Score Australasia Pty Ltd T/A Score Australasia Pty Ltd
[2025] FWCA 263
•22 JANUARY 2025
| [2025] FWCA 263 |
| FAIR WORK COMMISSION |
| DECISION |
Fair Work Act 2009
s.185—Enterprise agreement
Score Australasia Pty Ltd T/A Score Australasia Pty Ltd
(AG2024/4922)
SCORE AUSTRALASIA PTY LTD ENTERPRISE AGREEMENT
| Manufacturing and associated industries | |
| DEPUTY PRESIDENT O’KEEFFE | PERTH, 22 JANUARY 2025 |
Application for approval of the Score Australasia Pty Ltd Enterprise Agreement
An application has been made for approval of an enterprise agreement known as the Score Australasia Pty Ltd Enterprise Agreement (the Agreement). The Application was made pursuant to s.185 of the Fair Work Act 2009 (the Act). It has been made by Score Australasia Pty Ltd T/A Score Australasia Pty Ltd (the Applicant). The Agreement is a single enterprise agreement.
The Fair Work Legislation Amendment (Secure Jobs, Better Pay) Act 2022 (Cth) (Amending Act) made a number of changes to enterprise agreement approval processes in Part 2-4 of the Fair Work Act, that commenced operation on 6 June 2023. The notification time for the Agreement under s.173(2) was 1 February 2024 and the Agreement was made on 29 November 2024. Accordingly, both the genuine agreement and the better off overall test requirements are those applying on and from 6 June 2023.
The Applicant expressed the view that the Agreement passes the Better Off Overall Test (BOOT) and provided a summary of why it expressed this view. Consistent with s.193A(3) of the Act I have given consideration to this view when determining whether the Agreement passes the BOOT.
The Applicant has provided written undertakings. I am satisfied that the undertakings will not cause financial detriment to any employee covered by the Agreement and that the undertakings will not result in substantial changes to the Agreement.
Subject to the undertakings referred to above, I am satisfied that each requirement of ss186, 187 and 188 as are relevant to this application for approval have been met. The undertakings are taken to be a term of the Agreement.
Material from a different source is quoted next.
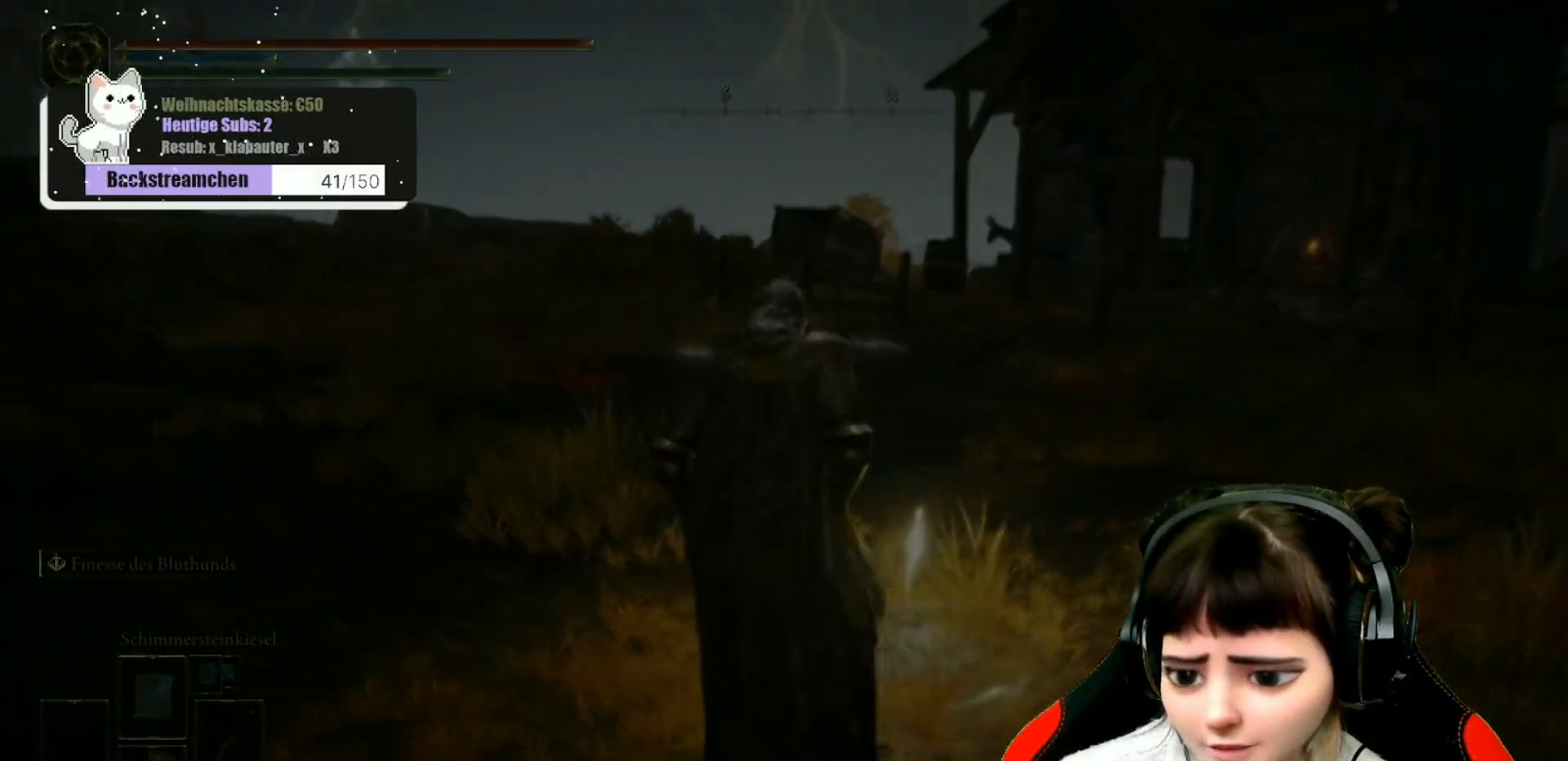
{"buttons": [], "left_stick": "center", "right_stick": "center", "events": []}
A potential BOOT concern arose where a part time employee worked such that more than forty percent of their time would be in excess of their agreed hours. Noting that the form F17B indicated that there were no part time employees engaged by the Applicant, I sought submissions on this matter. From those submissions I am satisfied that it is not reasonably foreseeable that part time employees will be engaged during the life of the Agreement such that more than forty percent of their time is worked excess of their agreed hours. As such, the concern is resolved.
A further potential BOOT issue arose with respect to a casual employee who only works a Sunday shift. Again, I sought submissions from the Applicant, noting only one casual employee is engaged. Based on the submissions, I am satisfied that it is not reasonably foreseeable that during the life of the Agreement a casual employee will be engaged to work only on Sunday. As such, the concern is resolved.
During the assessment process a small discrepancy was found in the NERR but I regard this as a minor technical error and resolved to disregard it pursuant to s.188(5) of the Act.
Pursuant to s205A(2) of the Act, the workplace delegates’ rights term prescribed by the Manufacturing and Associated Industries and Occupations Award 2020 has been inserted as a term of the Agreement.
The Agreement is approved and, in accordance with s.54 of the Act, will operate from 29 January 2025. The nominal expiry date of the Agreement is 22 January 2029.